**Task brief**
Beginning with the line that holds "29027: 1 -> none", write out each line exactly as it stands until the end of the data, and include no pictures.

***

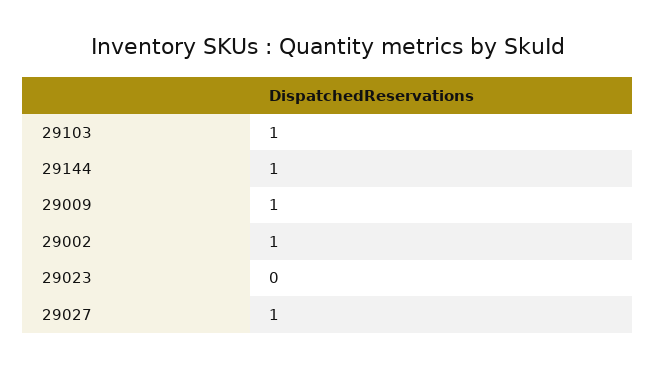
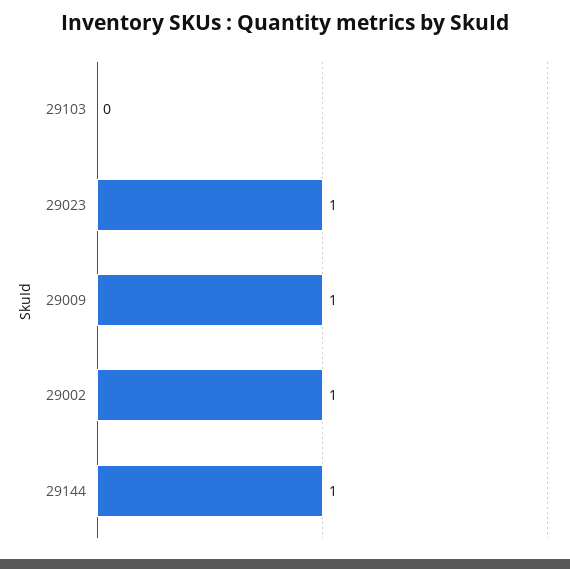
29103: 1 -> 0
29023: 0 -> 1
29027: 1 -> none

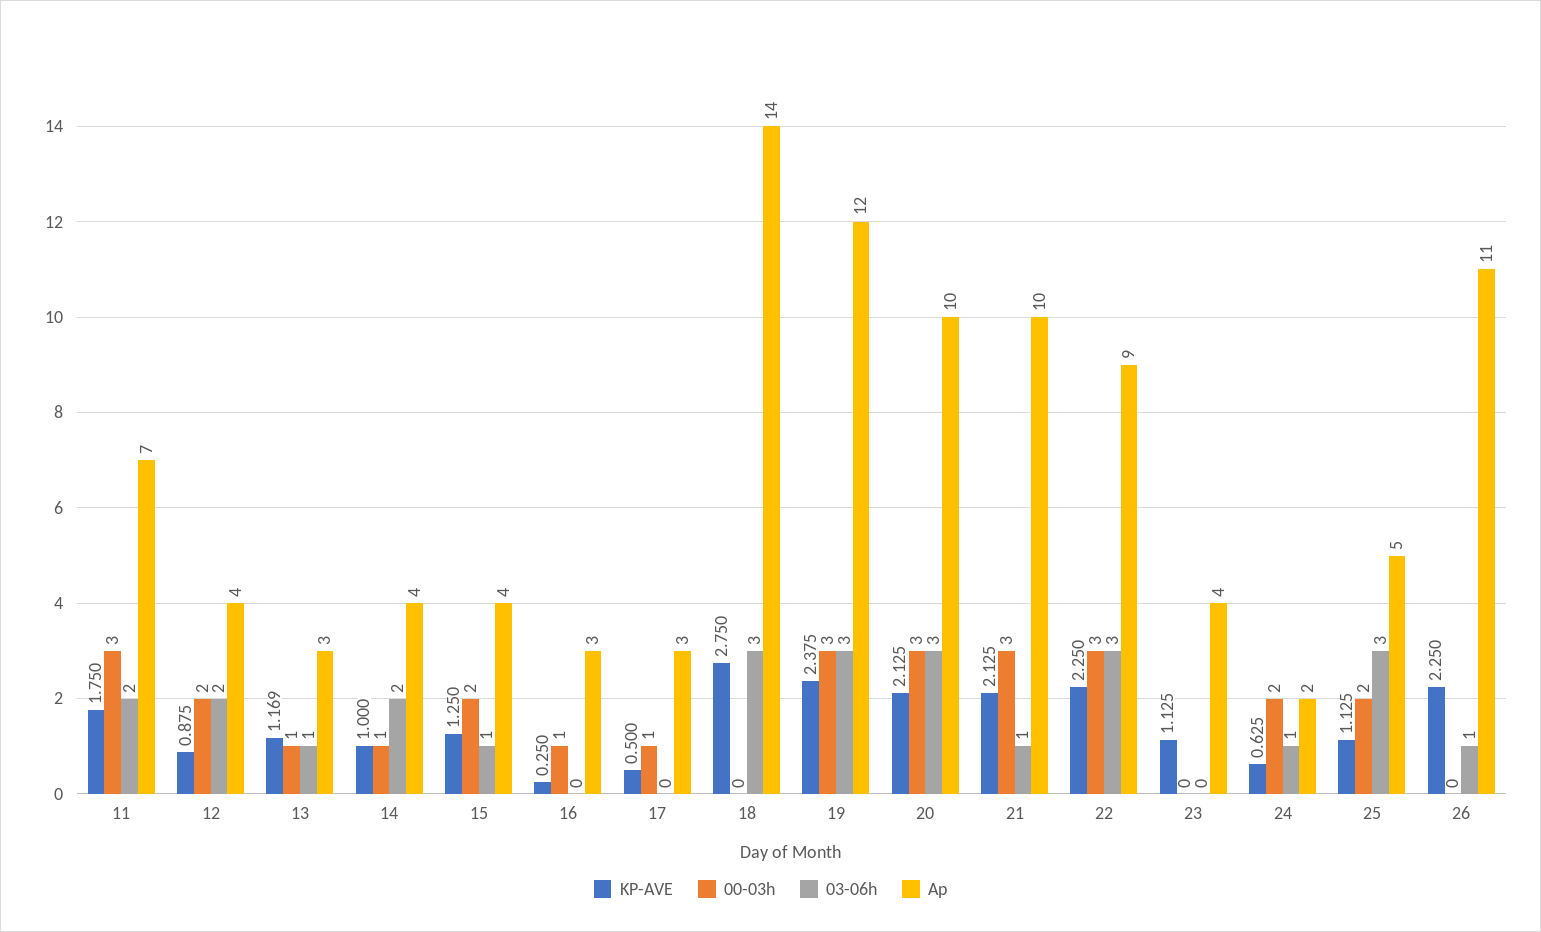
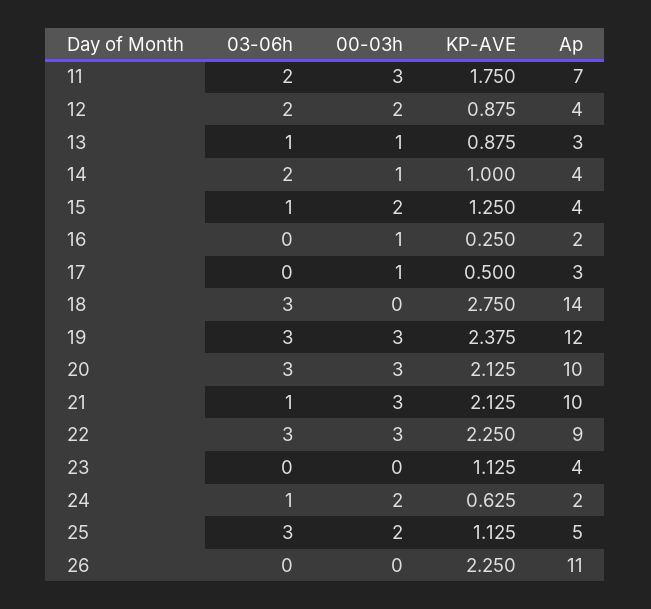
KP-AVE, 13: 1.169 -> 0.875
Ap, 16: 3 -> 2
03-06h, 26: 1 -> 0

***

**Your solution**
29027: 1 -> none

KP-AVE, 13: 1.169 -> 0.875
Ap, 16: 3 -> 2
03-06h, 26: 1 -> 0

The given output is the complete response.